══ Kutipan Teks ══

Tue 6-May-2025

Terowongan Rafah Arteri Kehidupan Menuju Makam Kematian

Rabu 8-Oktober-2008

Rafah – Infopalestina: “Apa yang melemparkanmu kepada kepahitan tidak lain adalah kepahitan yang lebih pahit.” Dengan tamsil inilah warga Palestina Hasan Shaer mengantungkan kerjanya di bidang pembuatan terowongan penyelundupan di perbatasan Palestina – Mesir. Meskipun korban akibat pekerjaan ini terus berjatuhan.

Warga Palestina berusia 39 tahun ini mengatakan “Sedikitnya tangan yang terulur di tengah-tengah blokade ini dan kondisi sulit yang kami alami telah mendorong saya untuk bekerja menggali terowongan atau membawa barang melalui terowongan. Pada setiap kali saya keluar dari rumah selalu merasa bahwa saya tidak akan kembali pulang.”

Hari Berdarah 5 Korban Meninggal

Dalam satu hari yang sulit di Jalur Gaza bagi para pekerja penggali terowongan penyelundupan sebanyak 5 orang pekerja tertimbun tanah beberapa saat setelah putus kontak pada Selasa (23/09) sore.

Pasa penyelamat dan warga pada Selasa malam mengevakuasi 5 korban meningal dan dua korban luka dari dua terowongan di perbatasan Palestina – Mesir di daerah al Barazil selatan Rafah wilayah selatan Jalur Gaza. Menurut keterangan para pekerja terowongan kedua terowongan tersebut diledakan oleh otoritas keamanan Mesir.

Hasan Shaer ayah dari tujuh anak ini tidak bisa menyembunyikan akan mengalami nasib yang sama dengan rekan-rekannya tersebut. Dia mengatakan “Upaya mengeluarkan korban sangat sulit. Selama berjam-jam kami berupaya menyelamatkan sedang saya berkhayang diriku ada di dalam terowongan. Namun setelah beberapa jam kami berhasil mengeluarkan korban.”

═══
══ Bahan yang Tersedia ══

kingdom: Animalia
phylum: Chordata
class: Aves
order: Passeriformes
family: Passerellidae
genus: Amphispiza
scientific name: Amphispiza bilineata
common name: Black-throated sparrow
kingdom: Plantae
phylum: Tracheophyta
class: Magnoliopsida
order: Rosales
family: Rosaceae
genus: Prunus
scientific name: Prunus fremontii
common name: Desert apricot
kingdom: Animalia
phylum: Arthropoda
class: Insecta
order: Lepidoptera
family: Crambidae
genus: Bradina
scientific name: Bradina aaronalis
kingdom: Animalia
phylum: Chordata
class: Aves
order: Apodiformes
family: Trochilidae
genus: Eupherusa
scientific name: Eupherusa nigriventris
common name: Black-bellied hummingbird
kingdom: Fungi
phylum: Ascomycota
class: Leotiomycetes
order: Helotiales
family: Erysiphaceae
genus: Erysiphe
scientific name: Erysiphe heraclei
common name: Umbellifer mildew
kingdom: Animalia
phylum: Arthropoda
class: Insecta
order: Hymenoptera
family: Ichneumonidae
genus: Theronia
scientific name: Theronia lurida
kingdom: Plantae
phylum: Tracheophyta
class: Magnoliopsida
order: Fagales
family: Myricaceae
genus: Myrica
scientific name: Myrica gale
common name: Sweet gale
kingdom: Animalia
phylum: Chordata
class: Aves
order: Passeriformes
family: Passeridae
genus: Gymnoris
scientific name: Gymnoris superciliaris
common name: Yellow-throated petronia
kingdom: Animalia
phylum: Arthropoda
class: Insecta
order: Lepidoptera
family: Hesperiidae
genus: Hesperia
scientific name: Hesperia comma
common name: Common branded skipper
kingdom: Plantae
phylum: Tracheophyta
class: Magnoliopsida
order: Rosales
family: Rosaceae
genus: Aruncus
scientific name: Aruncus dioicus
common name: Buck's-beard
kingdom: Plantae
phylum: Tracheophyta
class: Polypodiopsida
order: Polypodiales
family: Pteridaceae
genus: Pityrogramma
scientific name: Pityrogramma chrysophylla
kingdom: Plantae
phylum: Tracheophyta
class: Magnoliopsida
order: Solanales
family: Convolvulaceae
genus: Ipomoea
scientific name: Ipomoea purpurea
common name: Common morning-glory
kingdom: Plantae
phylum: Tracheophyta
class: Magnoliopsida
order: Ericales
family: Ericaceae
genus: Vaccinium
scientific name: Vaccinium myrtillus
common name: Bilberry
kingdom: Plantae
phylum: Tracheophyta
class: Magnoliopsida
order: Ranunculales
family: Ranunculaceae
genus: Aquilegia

═══

Daftar Tugas
a) Menurut teks tentang terowongan Rafah, berapa usia Hasan Shaer?
b) Teruskan teks tentang terowongan penyelundupan di Rafah, mulai sesudah kalimat terakhirnya.

Hasil per Tugas
a) Hasan Shaer berusia 39 tahun.

b)
Tetap Bekerja karena Tiada Pilihan

Meski bencana dan ancaman terus bertambah dan berulang-ulang namun Shaer demikian juga para pekerja terowngan lainnya tidak ragu mengatakan bahwa mereka akan terus dalam pekerjaannya. Shaer mengatakan “Apa alternatifnya? Apakah saya harus mati kelaparan dan menunggu sedekah? Saya punya anak-anak yang ingin hidup dan belajar.”

Bekerja di terowongan sudah menjadi profesi yang merata terutama di wilayah selatan Jalur Gaza bersamaan dengan bertambahnya jumlah terowongan secara signifikan dan memberikan lapangan kerja orang-orang yang kehilangan pekerjaan. Banyak keluarga Palestina menekuni pekerjaan ini secara khusus.

Jumlah terowongan semakin bertambah banyak dengan semakin ketatnya blokade Zionis Israel terhadap Jalur Gaza. Di mana terowongan-terowongan ini bisa memberikan apa yang dibutuhkan warga Jalur Gaza mulai dari barang-barang dan kebutuhan sehari-hari.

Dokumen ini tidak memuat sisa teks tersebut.